‘Met de meeste verdachten kun je prima in gesprek’, zegt Dalila Riani el Achhab (37), sinds 2018 politierechter bij de rechtbank Midden-Nederland.
Politierechter Dalila Riani el Achhab [foto's: Bas Kijzers]
‘Ik ervaar niet dat je als politierechter wat ouder moet zijn en veel ervaring moet hebben om contact te kunnen maken met een verdachte. Het draait om vaardigheden. Er zijn rechters die het altijd op dezelfde manier doen. Dat werkt soms, en soms helemaal niet. Er zijn ook politierechters die zich goed kunnen aanpassen aan de zaak. Toen ik nog griffier was, wilde ik later zo’n rechter worden. Dat is lastig hoor. Het is veel gemakkelijker om jezelf een bepaalde stijl aan te meten. Ik probeer mijn aanpak echt te laten afhangen van de zaak. Door goed te luisteren wil ik een sfeer creëren waarbinnen mensen zich op hun gemak voelen om hun verhaal te doen. Als ik in het dossier heb gelezen dat er veel speelt en dat dit raakvlakken heeft met de zaak, bedenk ik soms van tevoren dat ik begin met iemands persoonlijke omstandigheden. Maar doorgaans bedenk ik de aanpak van de zaak pas op zitting.
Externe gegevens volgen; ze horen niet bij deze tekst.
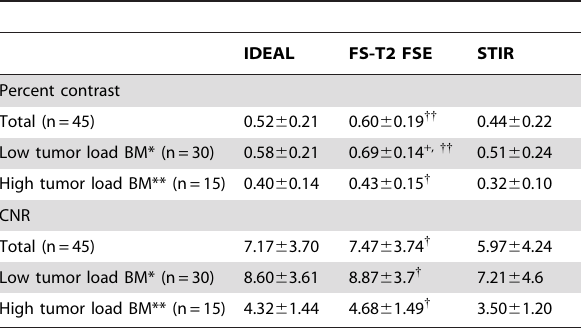
Table 3. Comparison of percent contrast and CNR among the three fat-suppression sequences in multiple myeloma.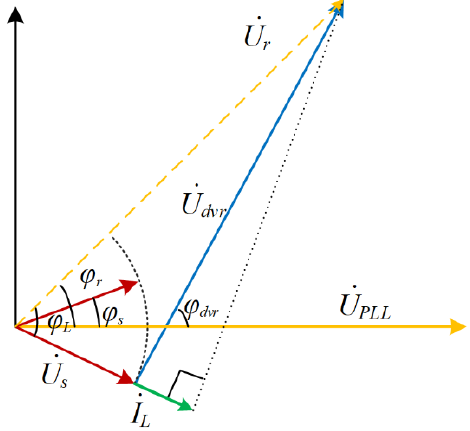
Figure 6. Minimized compensation phasor diagram of non-zero active energy.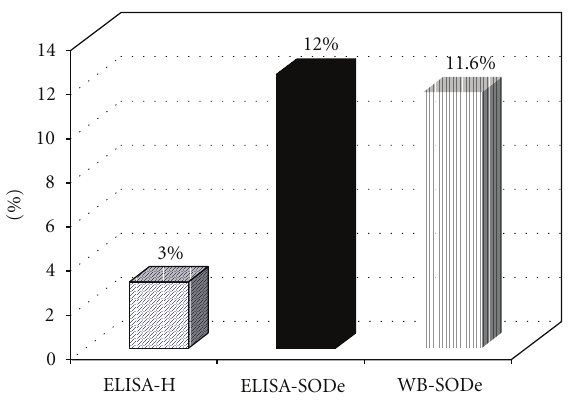
Figure 1: Seroprevalence of Chagas disease in suburban population of Quer´etaro city (Mexico) by ELISA (Homogenate and SODe) and Western Blot SODe tests.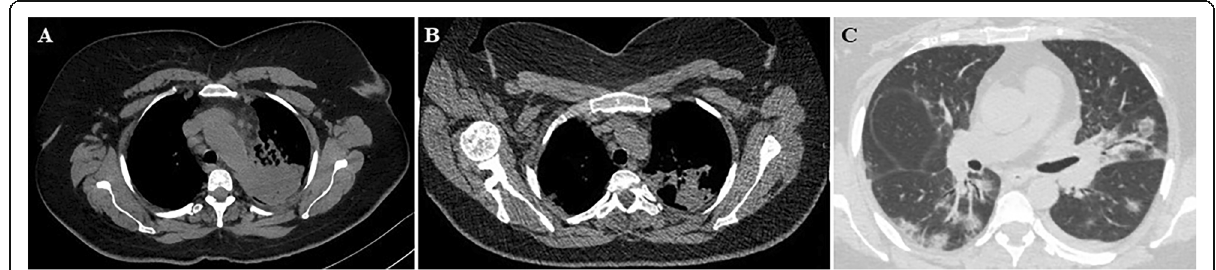
Fig. 1 CT imaging findings; a A mass like lesion was shown in the left upper lobe apicoposterior segment. b Dimensional regression of the mass like lesion and a consolidated area containing air bronchograms was observed in the left upper lobe apicoposterior segment 6 days later. c Follow-up CT scan 6 days later showed typical COVID-19 findings with multifocal segmental ground glass opacity infiltration and consolidation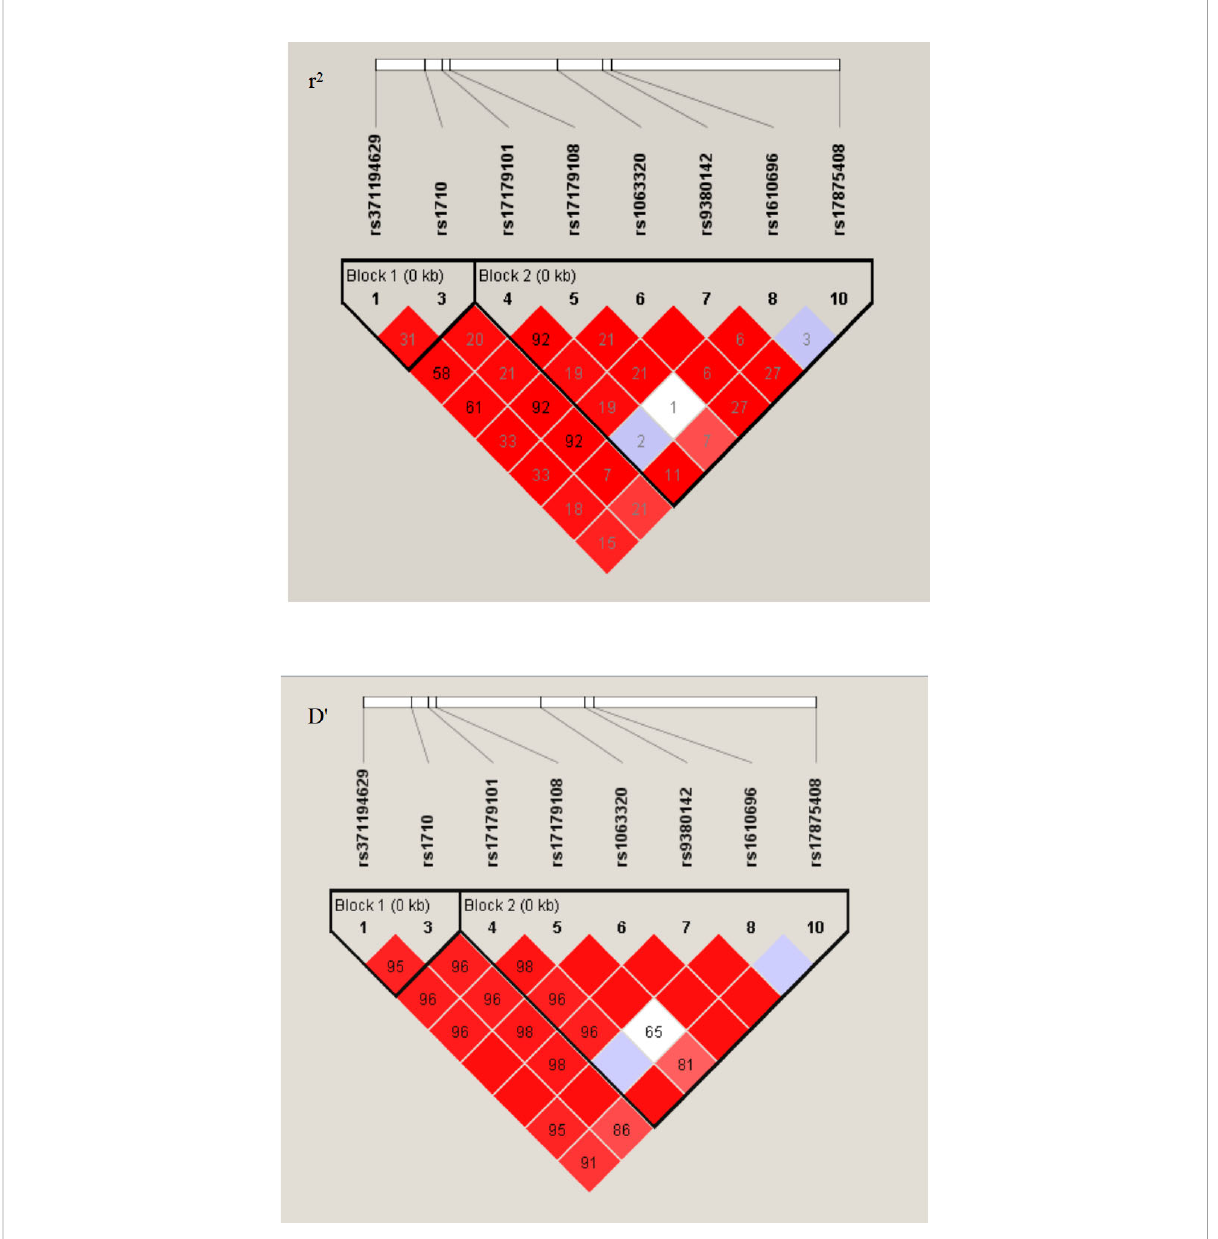
FIGURE 1 LD patterns between eight pairs polymorphic sites at the 3 ’ UTR region of HLA-G gene. The image was generated in the Haploview 4.2. D ’ and r 2 , pairwise correlation between polymorphic sites. Areas in red indicated strong LD (r 2 >0.8), shades of pink indicated moderate LD, and white indicates low LD. The r 2 values (×100) for the marker pairs are listed in the corresponding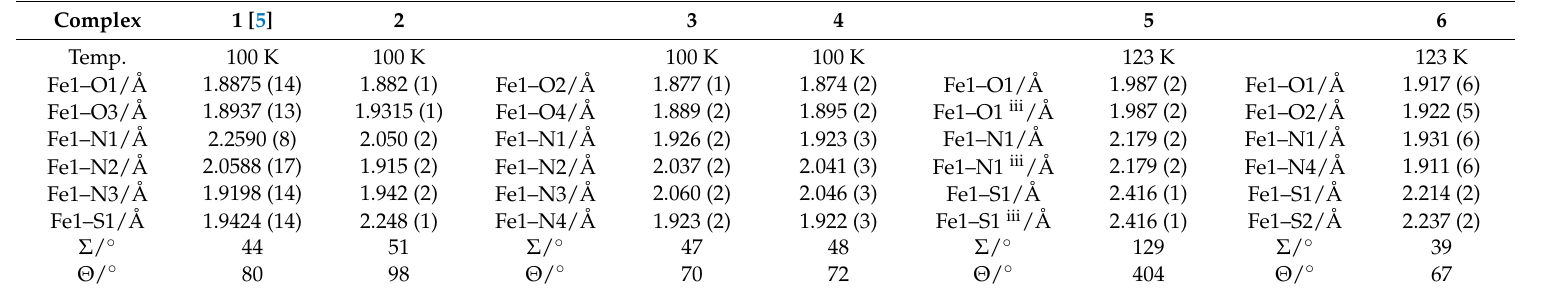
Table 2. Selected bond lengths and octahedral distortion parameters for 1 – 6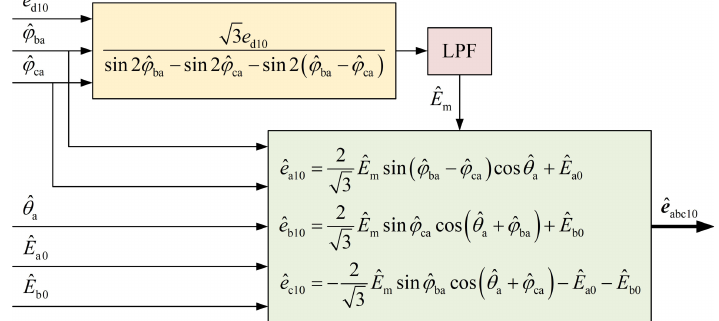
Figure 4. Reconstruction structure of the unbalanced voltages containing DC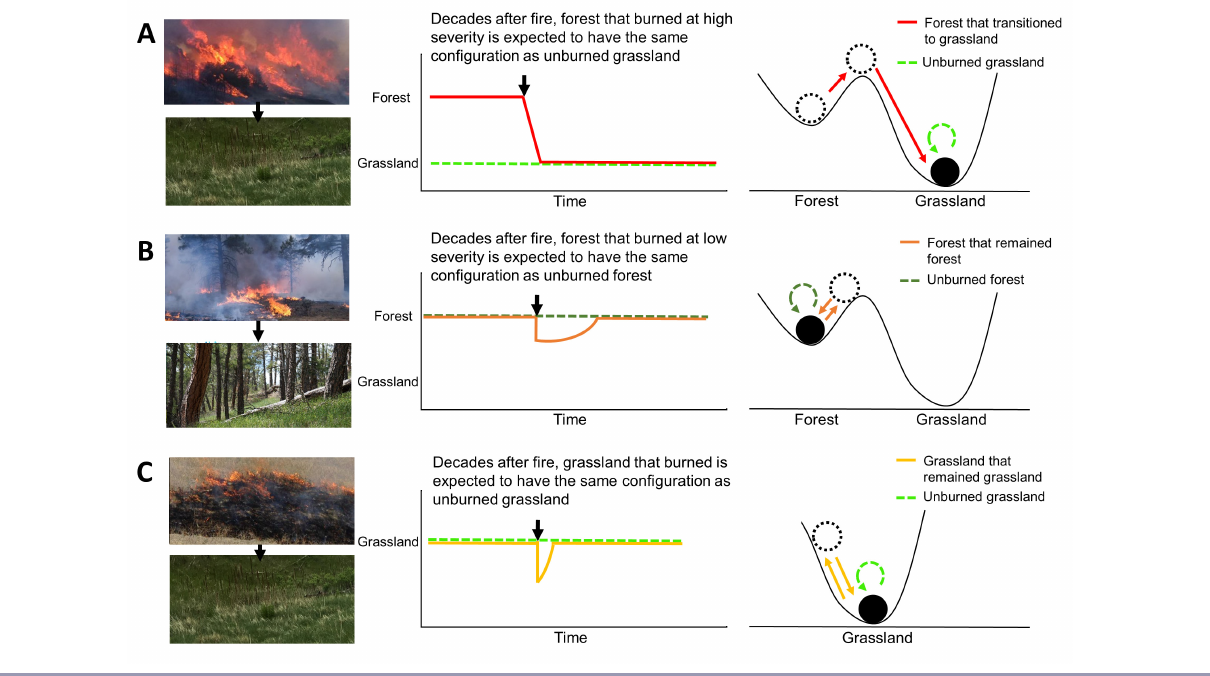
Fig. 1 . Three depictions of predicted responses of alternative forest and grassland regimes that experience fire in eastern ponderosa pine. (A) A representation of a forest that burns at high severity, predicted to resemble an unburned grassland regime. (B) A representation of a forest that burns at low severity, predicted to resemble an unburned forest regime. (C) A representation of a burned grassland, predicted to resemble an unburned grassland regime. Photo credit: Victoria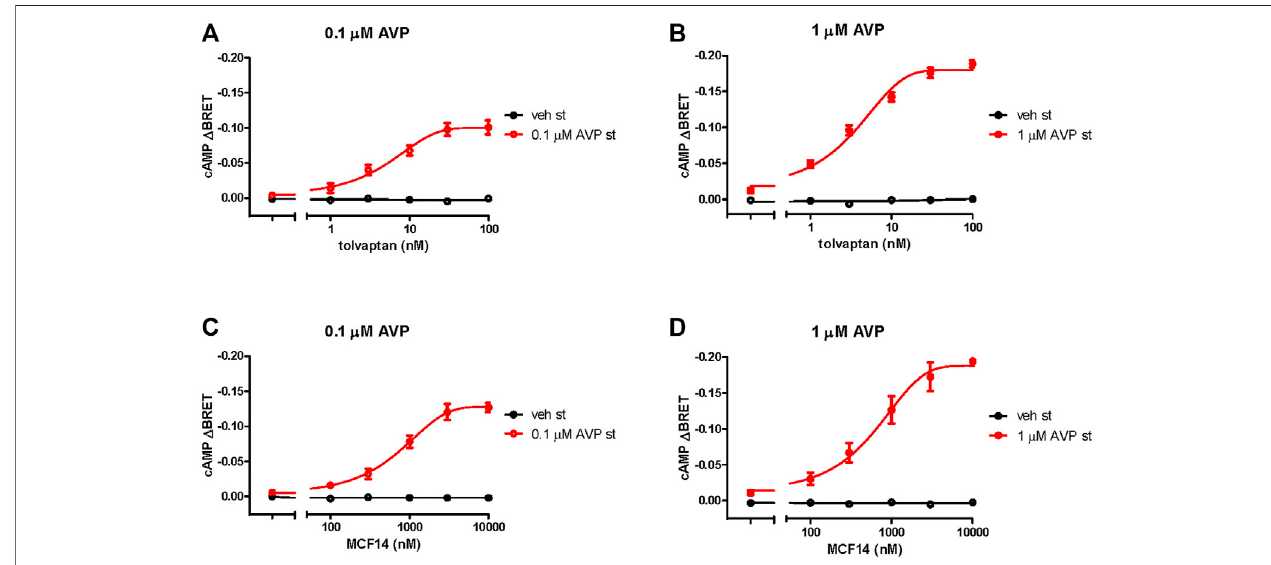
FIGURE5| EffectsofdifferentconcentrationsofpharmacochaperonetreatmentsonthecAMPgenerationofS127F-V2R.Effectofvarious (A,B) tolvaptanand (C, D) MCF14 pretreatment concentrations on the cAMP generation in response to 0.1 µM ( (A, C) , red traces) or 1 µM AVP ( (B, D) , red traces) stimulation. HEK293 cells were transiently transfected with the plasmids of the Epac-BRET sensor and S127F-V2R. 24 hours after the transfection the cells were incubated with different concentrations of tolvaptan or MCF14 for eighteen hours. The effect of stimulation was calculated as the BRET ratio difference ( Δ BRET) between the BRET ratio values taken before and 5 min after the stimulation. The concentration-response sigmoidal curve was generated using non-linear regression with the GraphPad Prism software. Mean values ± S.E. are shown ( n = 3). Since increasing cAMP decreases the BRET ratio, the y axis was inverted to visually represent cAMP level changes.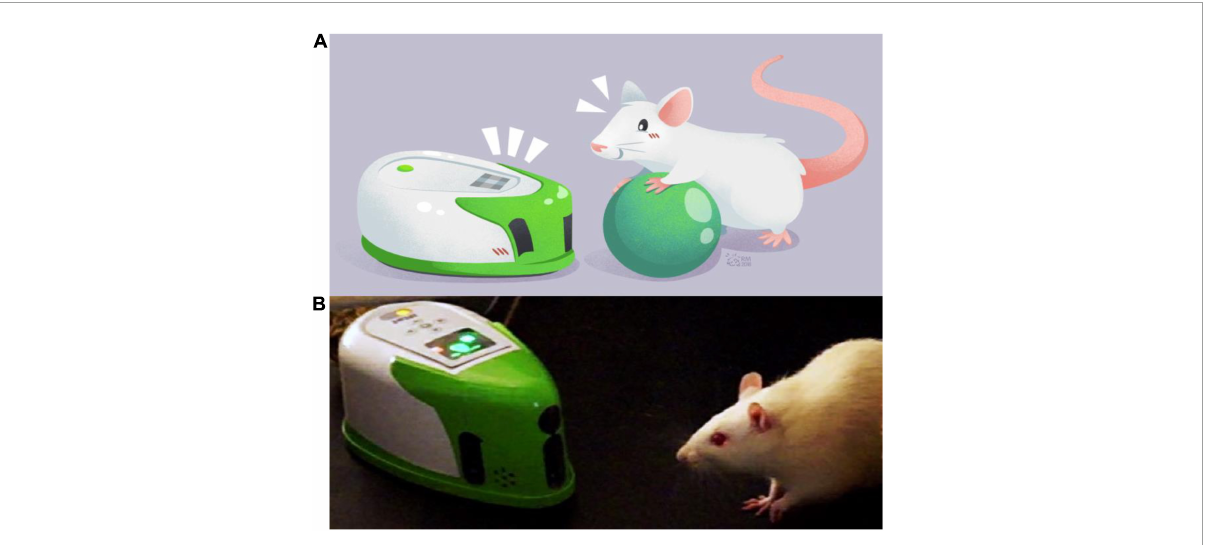
FIGURE1 (A) An artist’s depiction of rat–robot and rat–object interactions from Quinn et al. (2018) (Photo credit with permission from Rosana Margarida Couceiro). (B) A picture of live rat–robot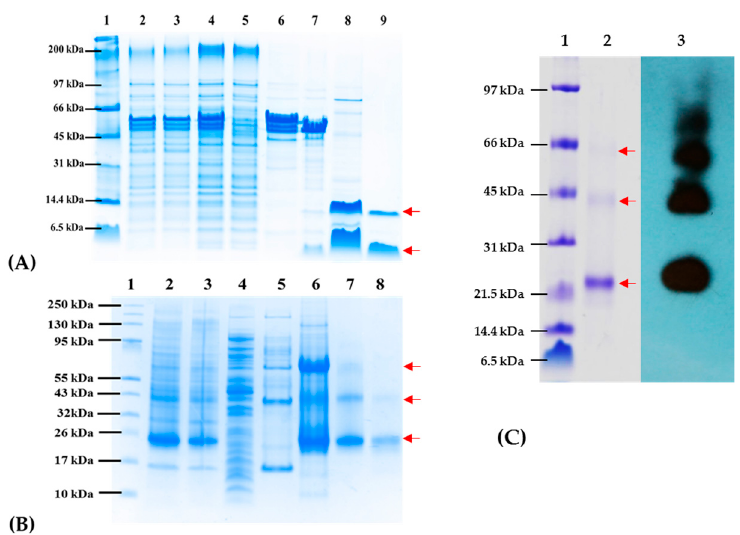
Figure 3. Purification steps of NG06 ( A ) and NG19 ( B ) and immunodetection by Western Blot ( C ). Line 1A, 1B, and 1C: Molecular weight marker, Line 2A and 2B: total fraction, Line 3A and 3B: insoluble fraction, Line 4A and 4B: soluble fraction, Line 5A and 5B: non-bound fraction obtained after purification by IMAC, Line 6A, and Line 6B: bounded fraction obtained after purification by IMAC, Line 7A: fraction bound after second IMAC, Line 7B: Refolding/SEC fraction, Line 8A: unbound fraction after second IMAC, Line 9A, 8B, and 2C: fraction obtained after SEC. Line 3C: Immunodetection by Western blot employing NG19 as antigen and NG06 immunized sera. Red arrows point to the purified, oligomeric antigens.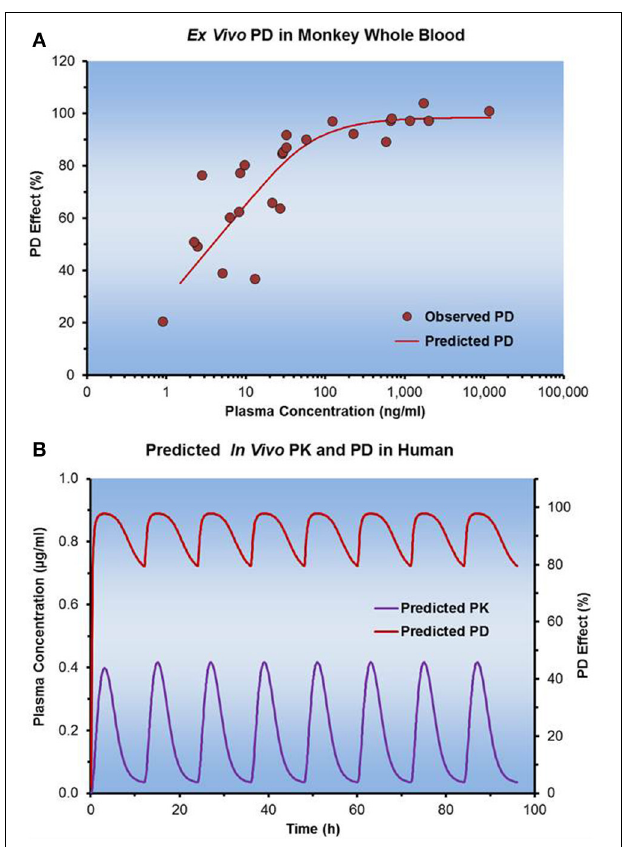
FIGURE 14 | Translation of preclinical PD data to humans. (A) Illustrates the ex vivo incubation data of a drug molecule in whole blood from Cynomolgus monkey when used to determine concentration dependent changes in the desired PD effect. (B) Shows how the model fit of PD parameters from the incubations were used to predict the in vivo efficacy. Allometric scaling of PK parameters enabled simulations of plasma concentrations in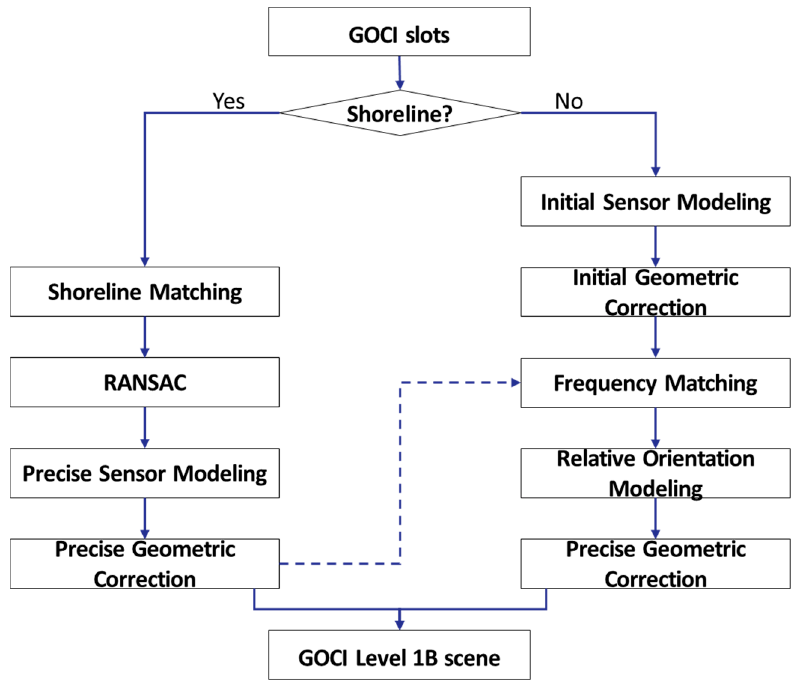
Figure 2. Process of the proposed method.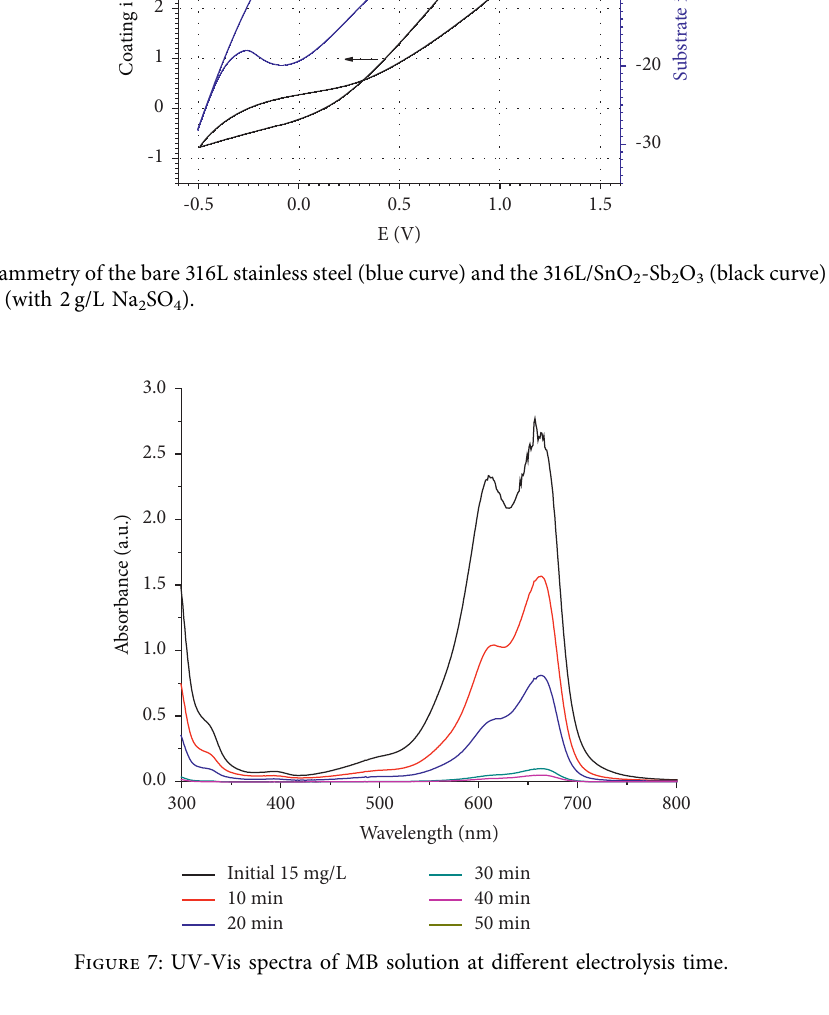
Figure 7: UV-Vis spectra of MB solution at different electrolysis time.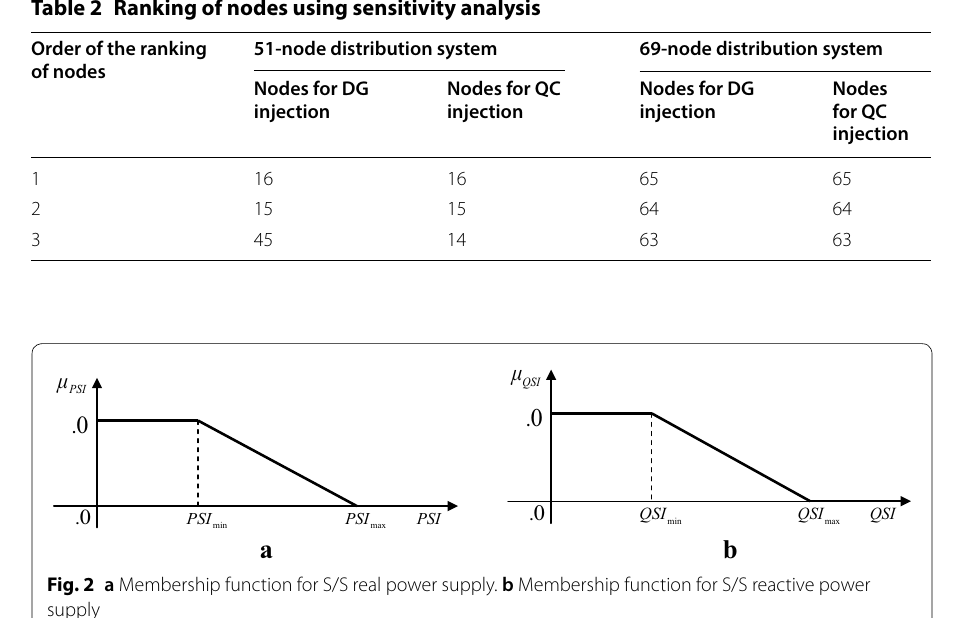
Nodes for DG injection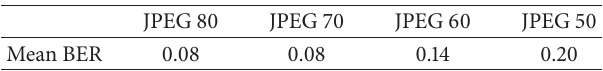
Table 1: Mean bit error rate of image dependent template under JPEG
Als iemand heel zenuwachtig is vraag ik bijvoorbeeld: “Hoe gaat het nu met u?” De verdachte kan dan even zijn verhaal kwijt. Vervolgens ga ik met hem in gesprek over de verdenking.’
Verhaal
‘Soms zie je dat iemand in het publiek, bijvoorbeeld een familielid van de verdachte, echt iets kwijt wil. Dan wil ik nog weleens zeggen: “Eigenlijk hebt u vandaag geen rol, maar ik heb de indruk dat u iets wilt zeggen. Ik kijk even naar de officier en de verdediging of zij het goed vinden dat u even wat zegt.” Ik vraag ze dat omdat je niet weet wat iemand gaat zeggen. Misschien schaadt het de procespositie van de verdachte wel. Je moet daar dus zorgvuldig mee omgaan, maar ook niet te formeel. Als iedereen het prima vindt, waarom zou je iemand in de zaal dan niet even het woord geven? Je laat daarmee zien dat je open staat om het hele verhaal te horen. Dat is belangrijk voor de verstandhouding met de verdachte. Ik kan mij overigens niet herinneren dat ik door het verhaal van iemand uit de zaal anders over een zaak ben gaan denken.’
Beeld
‘Je gaat als rechter met een voorlopig idee over de zaak een zitting in. Dat is onvermijdelijk als je het dossier hebt gelezen. Daar is niets mis mee, zolang je er maar voor open staat dat je voorlopige idee kan veranderen. Een voorlopig idee hoeft geen vooringenomenheid te zijn. Het is een beeld van de zaak en dat toets je op zitting. Het gebeurt zeker dat je beeld verandert en dat je tot een vrijspraak of een bewezenverklaring komt, terwijl je vooraf geneigd was het andere te doen. Je gaat vooral anders denken over de strafmaat als je op zitting meer achtergronden hoort en de actuele situatie aan bod komt. Het is daarom over het algemeen goed voor een verdachte om te verschijnen. Met de meeste verdachten kun je prima in gesprek. Dat is lastiger als een verdachte geen advocaat heeft, want je maakt bij alles wat hij zegt toch een juridische vertaalslag. Je waakt er ook voor dat zijn positie ten opzichte van de officier van justitie niet te verzwakt is. Je bent daardoor wat minder gefocust op het gesprek.’
Stap
‘Ik geloof niet dat het uitmaakt dat ik een jonge vrouw van half Marokkaanse afkomst ben. Voordat ik als rechter begon, heb ik er wel over nagedacht hoe bijvoorbeeld jongens van Marokkaanse afkomst op mij zouden reageren. Ik heb nog geen zitting meegemaakt waarbij ik het gevoel had dat een verdachte een probleem met mij had. Zeker voor verdachten die nog niet zo vaak in de rechtbank zijn geweest, is de setting indrukwekkend genoeg. Ze zijn door de toga die je draagt ook niet zo bezig met wie daarin zit. Het feit dat verdachten onder de indruk kunnen zijn van de omgeving, kan het lastig maken om een gesprek te voeren. Je moet dan echt het ijs breken, zonder amicaal te worden. Ik ben niet van je en jij. Ik heb meegemaakt dat een politierechter aan een verdachte van 21 vroeg of hij je en jij mocht zeggen. “Ja, hoor”, was het antwoord, “als ik ook je en jij mag zeggen.” Die collega vond dat goed. Voor mij is dat een stap te ver.’